¿Quién es Bob Pop y por qué quiere ser alcalde de Barcelona? La candidatura que agita a los Comuns
Barcelona En Comú se prepara para un escenario que no había vivido desde su fundación: unas primarias reales con dos aspirantes.
El escritor y comunicador Enrique Martínez, conocido como Bob Pop, presentará este sábado su candidatura para encabezar la lista del espacio de Ada Colau en las próximas municipales, un movimiento que convierte en disputa abierta lo que hasta ahora parecía un camino más ordenado hacia un único nombre.
La cita será en el Centro Cívico Barceloneta, donde Bob Pop quiere dar forma pública a su paso adelante con un acto que él mismo define como “abierto” y “divertido”. El lema elegido, directo al clic y a la conversación política: “Bob Pop, alcalde de Barcelona. ¿Por qué no?”.
Por qué este anuncio cambia el guion del partido
Hasta ahora, Barcelona En Comú había tenido una constante: Ada Colau encabezó las listas en 2015, 2019 y 2023. Esta vez, la sucesión se decide con competencia interna. Y llega después de que Gerardo Pisarello —actual secretario primero de la Mesa del Congreso y figura clave del espacio— oficializara el pasado 20 de diciembre su intención de ser alcaldable en un acto arropado por Colau y el ministro de Cultura, Ernest Urtasun.

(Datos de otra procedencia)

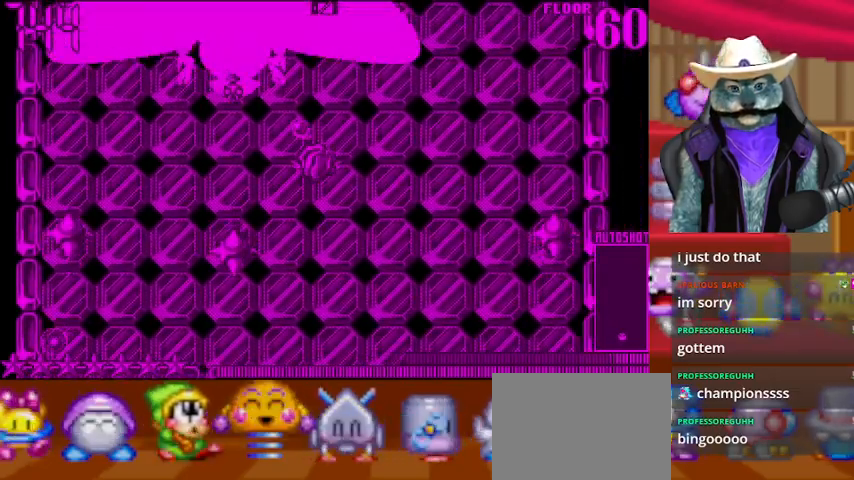
{"buttons": ["DPAD_RIGHT"], "left_stick": "center", "right_stick": "up", "events": [[167, "DPAD_DOWN", "down"], [376, "DPAD_DOWN", "up"], [459, "DPAD_RIGHT", "down"]]}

En la práctica, el movimiento de Bob Pop obliga a la organización a elegir y a ordenar un debate de fondo: qué perfil necesita el partido para 2027, cómo se reconstruye el “espíritu 2015” y qué papel deben jugar las caras más conocidas frente a los cuadros orgánicos.
Pisarello, el favorito de la dirección… y el candidato con trayectoria de gobierno
Dentro del partido, la mayoría de la dirección ha mostrado preferencia por Pisarello, que formó parte del gobierno municipal en la primera etapa de Colau y ha mantenido protagonismo institucional desde el Congreso. Su anuncio del 20-D fue leído como una candidatura “de continuidad” y con estructura detrás.
Bob Pop, la candidatura inesperada que apela a “atreverse”
Frente a ese perfil, Bob Pop introduce un elemento distinto: visibilidad mediática, activismo LGTBI y una narrativa personal que él mismo ha vinculado a la idea de “salir del armario”, no solo en lo íntimo, sino en lo político. En un mensaje reciente, escribió que no siempre es fácil decir “yo estoy” cuando “la oficialidad presiona” y parece que “ya hay un plan hecho sin ti”, añadiendo que no le da miedo porque está acostumbrado a que “no nos lo pongan fácil”.
Su candidatura, más allá del nombre, apunta a un concepto: disputar el liderazgo desde fuera del carril marcado, y hacerlo con un estilo que busca movilizar bases y simpatizantes.
Lo que está en juego
Estas primarias no son solo una votación interna. Son una señal hacia fuera: qué Barcelona quieren representar los Comuns y con qué rostro pretenden competir en un tablero municipal cada vez más fragmentado. También es un test para medir si el partido prefiere experiencia institucional (Pisarello) o un perfil disruptivo y comunicativo (Bob Pop) para rearmar el proyecto.
El sábado, en la Barceloneta, empezará la parte más importante: la que no se juega en titulares, sino en militancia, apoyos y capacidad de ilusionar. Porque en Barcelona En Comú, por primera vez en una década, la candidatura ya no viene dada: se va a ganar.